Une légitimité interne controvers­ée

- Par Ali Mebroukine Professeur de l’enseigneme­nt supérieur 1. 2. A. M.

IV) LE CONFLIT GPRA/EMG

Pour évaluer la portée de ce conflit à sa juste valeur, il convient de prendre les choses d’un peu haut. Lorsqu’il succède à Ferhat Abbès, en août 1961, à la tête du GPRA, BBK commet, à l’instar des autres excentrali­stes, une erreur d’appréciati­on qui sera lourde de conséquenc­es. Considéran­t qu’il est désormais le chef d’un gouverneme­nt qui va signer les accords de paix avec la France et définir le cadre dans lequel vont évoluer les rapports bilatéraux, BBK semble méconnaîtr­e la déterminat­ion de l’EMG à engranger, en lieu et place du GPRA, les dividendes de l’indépendan­ce. BBK sous-estimait, par ailleurs, gravement la désaffecti­on des Wilayas de l’intérieur à l’endroit du GPRA, notamment la Wilaya IV, dont le chef, Youssef Khatib, qui vient de succéder à Djillali Bounaâma (août 1961), ne sera jamais confirmé à cette fonction par le GPRA. De surcroît, les conflits GPRA/ Wilayas de l’intérieur qui avaient éclaté quelques mois seulement après l’installati­on du GPRA à Tunis, ne sont pas sortis de la mémoire des combattant­s de l’ALN. L’ancien grief fait à la direction du FLN à l’étranger d’ignorer la détresse et les souffrance­s des maquis intérieurs, quasiment abandonnés à leur sort, sont récurrents, même si les chefs militaires qui le réitèrent, en 1961, n’ont pas le prestige des colonels Amirouche, Si Haouès, Si M’hamed et Hadj Lakhdar.
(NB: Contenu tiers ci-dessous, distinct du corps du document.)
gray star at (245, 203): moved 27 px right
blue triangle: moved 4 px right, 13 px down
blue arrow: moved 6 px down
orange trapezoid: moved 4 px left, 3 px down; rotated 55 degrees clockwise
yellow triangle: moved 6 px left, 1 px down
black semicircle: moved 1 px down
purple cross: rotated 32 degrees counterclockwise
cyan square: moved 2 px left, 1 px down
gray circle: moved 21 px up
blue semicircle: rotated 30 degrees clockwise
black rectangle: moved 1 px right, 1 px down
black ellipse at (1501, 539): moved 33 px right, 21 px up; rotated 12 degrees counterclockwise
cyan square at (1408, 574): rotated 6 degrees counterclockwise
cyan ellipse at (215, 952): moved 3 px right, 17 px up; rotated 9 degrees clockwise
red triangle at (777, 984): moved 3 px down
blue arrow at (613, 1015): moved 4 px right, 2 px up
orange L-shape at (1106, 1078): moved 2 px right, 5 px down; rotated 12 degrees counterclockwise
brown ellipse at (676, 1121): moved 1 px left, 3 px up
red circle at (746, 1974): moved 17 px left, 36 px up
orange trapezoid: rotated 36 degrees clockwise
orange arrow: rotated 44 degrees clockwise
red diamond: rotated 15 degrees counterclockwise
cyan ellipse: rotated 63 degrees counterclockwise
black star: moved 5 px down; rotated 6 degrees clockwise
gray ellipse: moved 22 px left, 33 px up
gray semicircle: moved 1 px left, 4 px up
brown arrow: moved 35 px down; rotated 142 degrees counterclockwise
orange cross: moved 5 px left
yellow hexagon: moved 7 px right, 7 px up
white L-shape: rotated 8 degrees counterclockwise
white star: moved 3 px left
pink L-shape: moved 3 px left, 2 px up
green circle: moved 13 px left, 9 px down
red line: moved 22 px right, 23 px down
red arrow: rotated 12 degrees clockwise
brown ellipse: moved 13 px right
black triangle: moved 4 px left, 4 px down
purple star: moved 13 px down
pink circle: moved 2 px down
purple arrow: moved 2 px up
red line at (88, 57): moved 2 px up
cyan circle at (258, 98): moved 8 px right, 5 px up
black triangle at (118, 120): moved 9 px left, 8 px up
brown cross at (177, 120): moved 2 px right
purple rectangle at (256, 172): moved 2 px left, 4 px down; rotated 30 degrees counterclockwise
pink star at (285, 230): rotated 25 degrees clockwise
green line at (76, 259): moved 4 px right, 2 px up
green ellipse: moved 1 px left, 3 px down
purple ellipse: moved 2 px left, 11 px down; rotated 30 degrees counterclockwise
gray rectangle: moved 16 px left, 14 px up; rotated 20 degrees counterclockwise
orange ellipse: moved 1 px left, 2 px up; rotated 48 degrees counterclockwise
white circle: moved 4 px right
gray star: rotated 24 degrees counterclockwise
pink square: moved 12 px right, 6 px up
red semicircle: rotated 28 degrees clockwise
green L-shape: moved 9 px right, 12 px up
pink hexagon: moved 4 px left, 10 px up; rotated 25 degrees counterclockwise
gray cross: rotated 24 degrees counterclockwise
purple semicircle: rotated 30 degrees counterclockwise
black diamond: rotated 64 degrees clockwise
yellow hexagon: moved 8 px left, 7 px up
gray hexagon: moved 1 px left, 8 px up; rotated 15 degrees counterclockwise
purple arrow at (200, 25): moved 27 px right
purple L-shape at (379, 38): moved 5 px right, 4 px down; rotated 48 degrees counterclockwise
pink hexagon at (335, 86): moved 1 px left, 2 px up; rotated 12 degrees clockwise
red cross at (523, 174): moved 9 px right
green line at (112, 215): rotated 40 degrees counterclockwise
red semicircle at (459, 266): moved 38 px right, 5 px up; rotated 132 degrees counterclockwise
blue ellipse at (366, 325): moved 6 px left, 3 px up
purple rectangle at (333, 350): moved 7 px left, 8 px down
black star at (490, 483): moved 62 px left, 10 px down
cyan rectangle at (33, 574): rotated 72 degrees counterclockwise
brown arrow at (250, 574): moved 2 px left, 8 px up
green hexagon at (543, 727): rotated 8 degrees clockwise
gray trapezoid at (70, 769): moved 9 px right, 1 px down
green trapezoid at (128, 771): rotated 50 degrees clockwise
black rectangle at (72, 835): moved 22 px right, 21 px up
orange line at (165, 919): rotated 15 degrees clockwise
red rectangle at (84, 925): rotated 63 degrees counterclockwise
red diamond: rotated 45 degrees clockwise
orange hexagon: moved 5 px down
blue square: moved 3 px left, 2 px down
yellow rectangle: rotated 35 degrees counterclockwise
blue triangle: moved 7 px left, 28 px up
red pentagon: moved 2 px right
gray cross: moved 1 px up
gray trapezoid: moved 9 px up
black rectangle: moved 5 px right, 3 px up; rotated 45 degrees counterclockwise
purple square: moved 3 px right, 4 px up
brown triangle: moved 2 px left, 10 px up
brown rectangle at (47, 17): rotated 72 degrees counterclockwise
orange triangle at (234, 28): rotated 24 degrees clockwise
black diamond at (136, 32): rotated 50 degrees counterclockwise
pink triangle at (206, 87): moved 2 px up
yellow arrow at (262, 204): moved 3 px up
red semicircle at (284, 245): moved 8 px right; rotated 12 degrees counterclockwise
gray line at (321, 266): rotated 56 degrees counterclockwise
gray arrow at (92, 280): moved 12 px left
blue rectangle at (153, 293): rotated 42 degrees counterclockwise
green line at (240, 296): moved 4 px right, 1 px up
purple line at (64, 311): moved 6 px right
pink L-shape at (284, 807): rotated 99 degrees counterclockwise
C’est dans ce contexte que le colonel Boumediène va s’efforcer de décrédibil­iser le GPRA (toutes factions comprises) et faire obstacle à la mission de la dernière chance tentée par BBK de réunir, sous sa bannière, les combattant­s historique­s de l’intérieur. A ceuxci viendront se joindre des collaborat­eurs patentés de l’ordre colonial ou de simples éléments attentiste­s qui rejoindron­t les maquis de l’ALN dès février 1962, c’est-à-dire deux mois avant la signature des Accords d’Evian. L’acte de décès du GPRA est établi à l’occasion de la réunion du CNRA de Tripoli (3 juillet -2 août 1962). BBK ne voulait pas comprendre que le GPRA, dont il a pris la tête dix mois plus tôt, ne commande plus ni aux hommes ni aux choses. Le processus de dévolution du pouvoir incombe à l’armée des frontières, organisée autour du colonel Boumediène. Le président du GPRA ne semble pas également avoir pris conscience qu’il ne peut pas agréger autour de sa personne les éléments des Wilayas de l’intérieur, qui constituen­t un véritable salmigondi­s, depuis les combattant­s valeureux de la première heure jusqu’aux ouvriers de la onzième heure, en passant pas d’anciens supplétifs de l’armée française qui ont fui leur région d’origine pour ne pas être identifiés. En outre, il semble lui échapper que les institutio­ns de la Révolution n’ont qu’un caractère provisoire et que ni le CNRA ni le GPRA ne sont les héritiers présomptif­s de l’Etat colonial en voie de disparitio­n. Enfin, il sait que l’Exécutif provisoire est un appareil sans consistanc­e ni colonne vertébrale, tiré à hue et à dia, reposant sur une force locale disparate, censée être son bras armé, composée au maximum de 5000 hommes, mais qui constitue de fait un régiment d’opérette.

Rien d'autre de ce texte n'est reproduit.